Although he contributed chapters to two books and produced a small number of papers, he never published a great deal, but as one of the trustees of the Lady Allerton Fund he was instrumental in funding the first clinical trial of the diode laser and supported the early work in the UK of optical coherence tomography.

One of his great strengths and skills was in the oft-neglected field of medico-legal work. He was a popular member of the Medical Defence Union (MDU), whose council he joined in 1977. A colleague, Tim ffytche, said: 'many is the time that his private consulting room would be filled with bulky tomes concerning professional misdemeanours for him to give an opinion on and help resolve. He represented ophthalmic interests in and out of court and his lectures to colleagues on the legal pitfalls that lay in wait for the unwary will be long remembered…'. After retiring from the MDU in 2003, Sir Patrick was made an honorary fellow.

In August 1946 Sir Patrick married Gillian Gratton Swallow, a nurse at Middlesex Hospital. They had three children of their happy marriage: Jonathan, a lawyer, Jane, a consultant anaesthetist, and Richard, who works in sales promotion and advertising.

Sir Patrick and Gill retired to West Runton, Norfolk, to spend more time together. They were still able to travel to London for theatre, concerts and various functions, and were able to visit family in Australia. Sir Patrick had more time to read and pursue in particular his interest in history and his considerable talent in painting. He was able to tend their garden and enjoyed playing golf on many of Norfolk's windy golf courses. His beloved dog enjoyed the walks they were able to take together.

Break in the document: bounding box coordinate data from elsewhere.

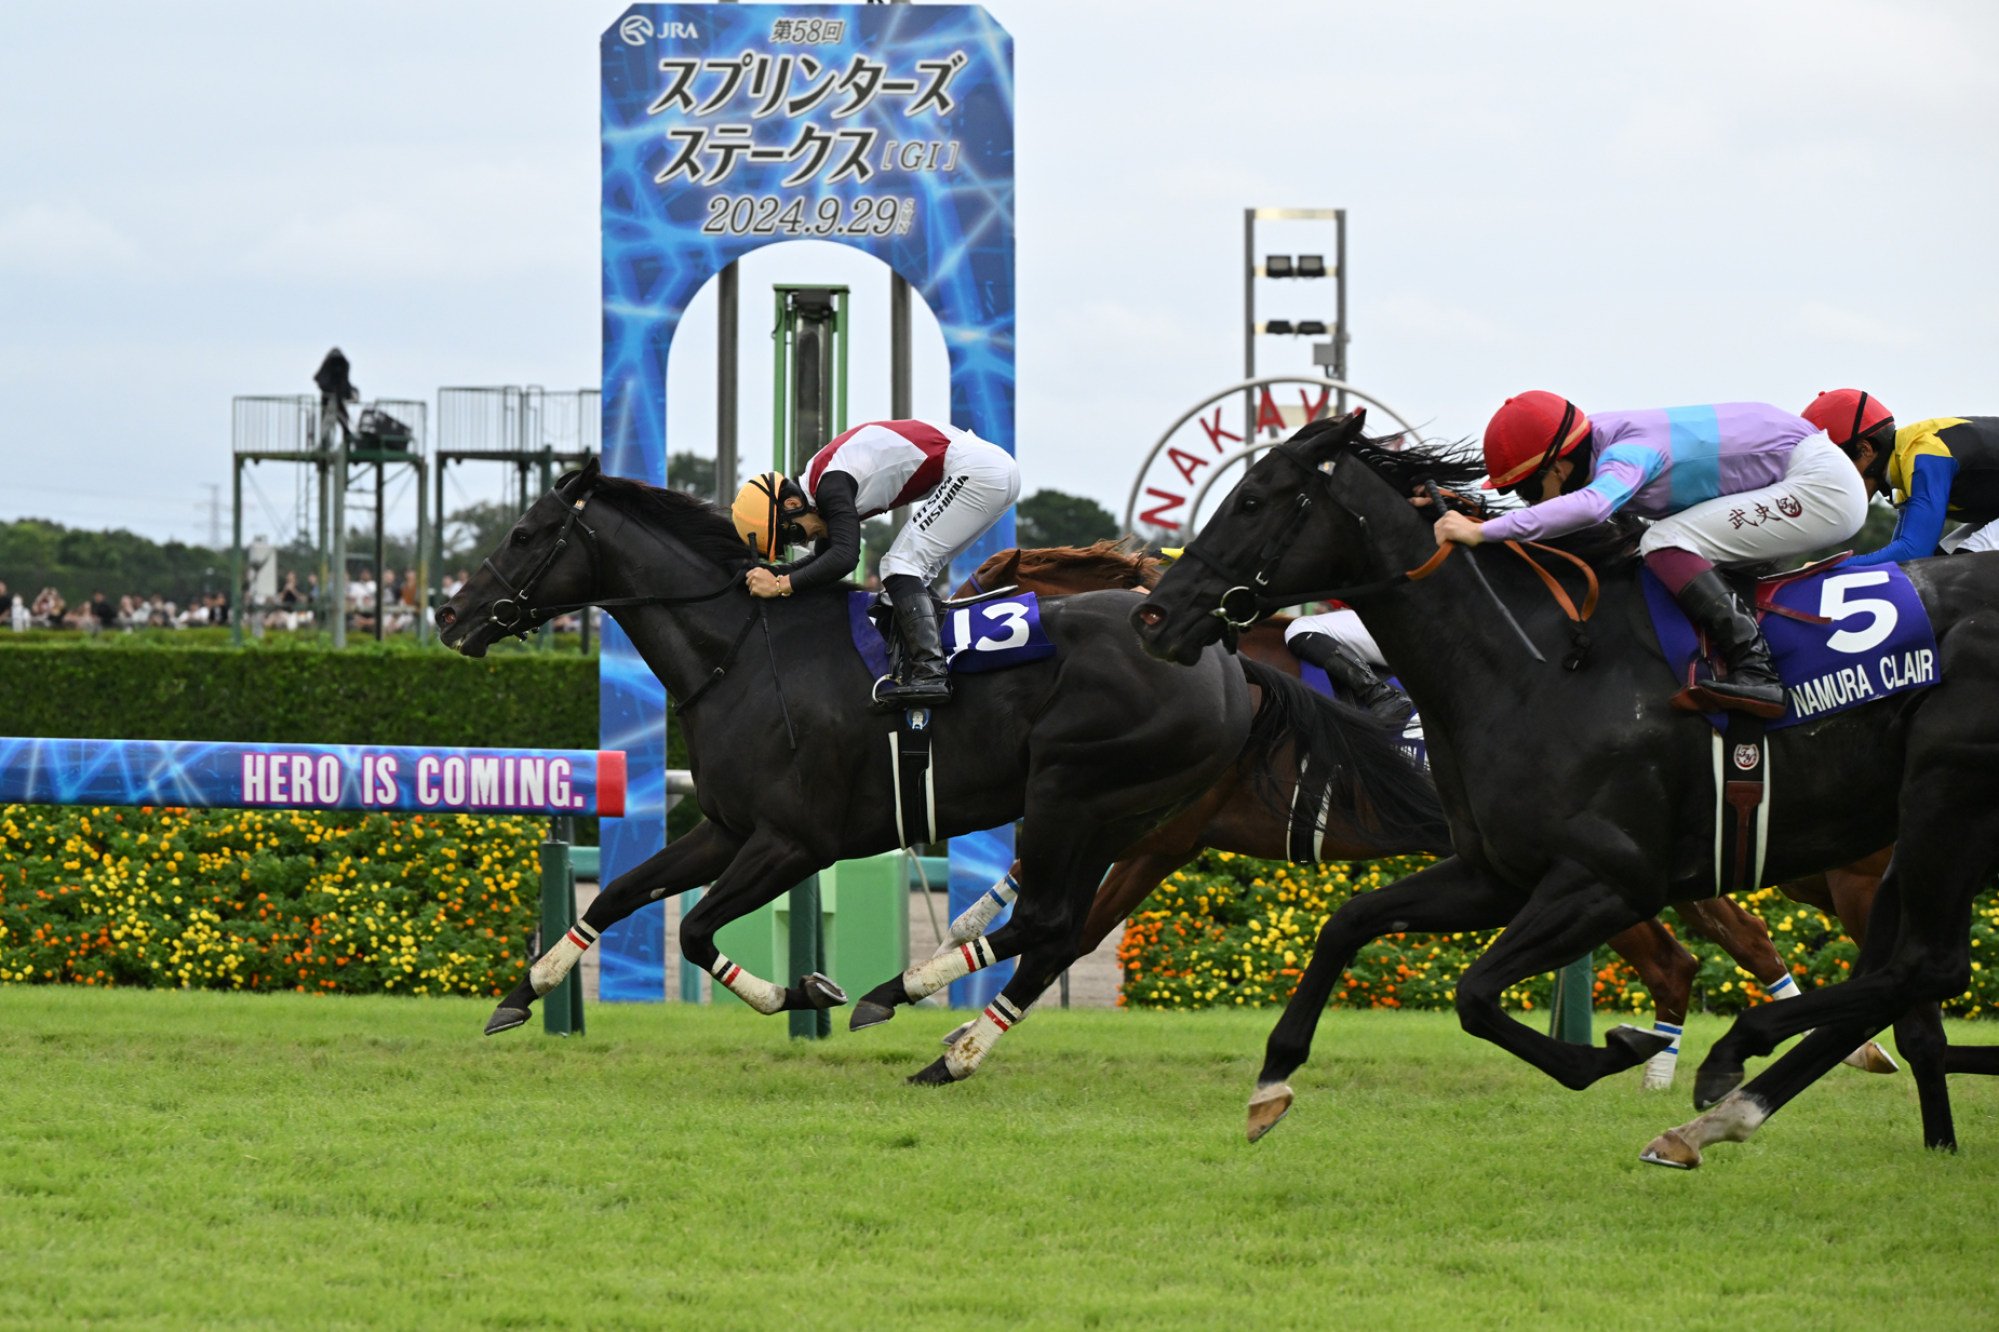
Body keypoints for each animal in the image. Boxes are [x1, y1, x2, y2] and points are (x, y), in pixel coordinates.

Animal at [441, 462, 1407, 1088]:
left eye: (524, 534)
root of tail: (1226, 664)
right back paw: (949, 1041)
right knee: (1057, 930)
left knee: (1049, 922)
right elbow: (617, 897)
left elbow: (693, 929)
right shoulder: (724, 826)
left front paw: (803, 989)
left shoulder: (793, 841)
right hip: (1126, 820)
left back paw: (897, 998)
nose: (451, 616)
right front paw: (521, 993)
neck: (743, 652)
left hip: (1072, 796)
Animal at [1135, 412, 1999, 1160]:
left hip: (1941, 801)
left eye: (1251, 500)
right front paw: (1271, 1083)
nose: (1154, 617)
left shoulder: (1608, 880)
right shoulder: (1495, 873)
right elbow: (1348, 922)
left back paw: (1732, 1063)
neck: (1537, 666)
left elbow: (1475, 993)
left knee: (1925, 967)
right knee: (1904, 978)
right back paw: (1731, 1104)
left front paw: (1615, 1050)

Sir Patrick John Holmes Sellors died in St Thomas' Hospital at the age of 76 on 30 September 2010. He had travelled to London for a celebratory lunch of the Medical Defence Union and was taken ill as he was surrounded by fellow doctors. Although treatment was very prompt, and initially seemed successful for an aortic dissection, he died some five days later in the intensive care unit, after a major stroke. He was survived by his wife of 49 years, and his three children and five grandchildren (Polly, Jack, Amelia, Oscar and Louis).

He is remembered by his friends, colleagues and patients for his courtesy, wisdom and as a staunch and amiable friend with a strong character, who did not always suffer fools gladly, but yet was an amusing raconteur.

N Alan Green

Sources used to compile this entry: [Eastern Daily Press 12 October 2010 - accessed 29 October 2014; ffytche, T. 'Sir Patrick Holmes Sellors' - accessed 29 October 2014; Lady Gill Sellors; Jane Sellors; Jonathan Sellors; Richard Sellors].